It all starts with a solid foundation. That has been an expression forever, I am sure we have all heard it and even used in paraphrasing someone.
ICF's or Insulated Concrete Forms are always gaining popularity in the construction world, although still a small blip on the radar map every year the manufacturers boast about sales increasing, year after year. As codes are changing and insulation requirements are getting stricter ICF's are growing in popularity, as a matter of fact, and I am going off subject here, January 1st, 2012 the building code in Ontario Canada changes and ICF's are expected to be seen in 7 out of 10 foundations going in, that's 70%, considering today it may be 3%, that's an unheard of increase, now lets see if it happens.

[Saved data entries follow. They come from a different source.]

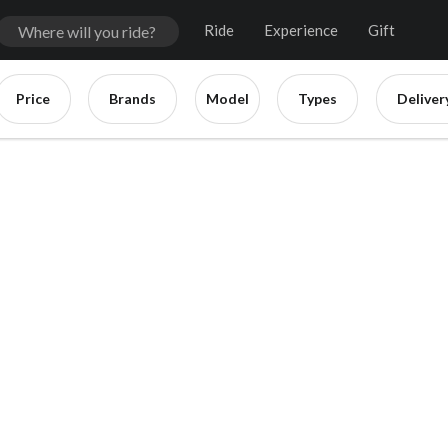
Ride
Experience
Gift
Price
Brands
Model
Types
Deliver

On to the footings...for ICF's
The footing is the first and foremost important part of ICF construction. Over the years I have seen footings in tract homes out by 6" and the wall forming crew shows up, sets up there forms and pour away using the lowest point as the top of wall, so the suppose to be 8'-0" basement becomes ~7'-6" and no one really cares, it's a tract home, the people who buy them, they don't really notice or don't really care.
With ICF, the industry touts the importance of a level footing, ~1/4" and with good reason. Since ICF blocks are designed to lock together like Lego Blocks they want to sit on a flat level surface and if the footing is too high, too low, out of level it needs to be fixed. There are a few ways to correct it, one being to shim the wall as needed to raise the blocks to the highest point, or cut the blocks to meet the lowest point. What for, when all it is going to take is a little bit of extra time to check and double check with the laser prior to pour and again check it as you are pouring the footings.
I will be the first to admit, I am the most expensive footing quote you will get, because I am building the ICF wall on top of it and I know how much time I spend building the footing right. I have seen people balk at my footing price because his slab guy or carpenter (who's usually are not bad) give a bid for up to 1/2 of what I charge. There is a way to overcome this, if I don't build and pour the footing and I show up to start the wall and find the footing out by more than ~1/4" or the steps footings were built to the wrong dimensions I charge $ XX.XX per foot...for the entire length of the footing. Now if you take this amount into consideration, it usually exceeds the savings by using someone else.
Some people tell me to settle down, that I can't do that, that it is ridiculous, etc. But at the end of the day I priced the ICF work which did not include me losing a day or sometimes two having to get the job started because someone just didn't care enough and was rushing. I went to a job last summer, the GC had his crew do the footings just to keep them busy, as usual I was too expensive. The older gentlemen on site, about 62 or so, couldn't understand why I was complaining...All as he said was 'It's just a footing, no one is ever going to see it'. Well after seeing us mess around for 2 days fixing his 'it's just a footing', he understands why I preach the importance of it...and charge for it.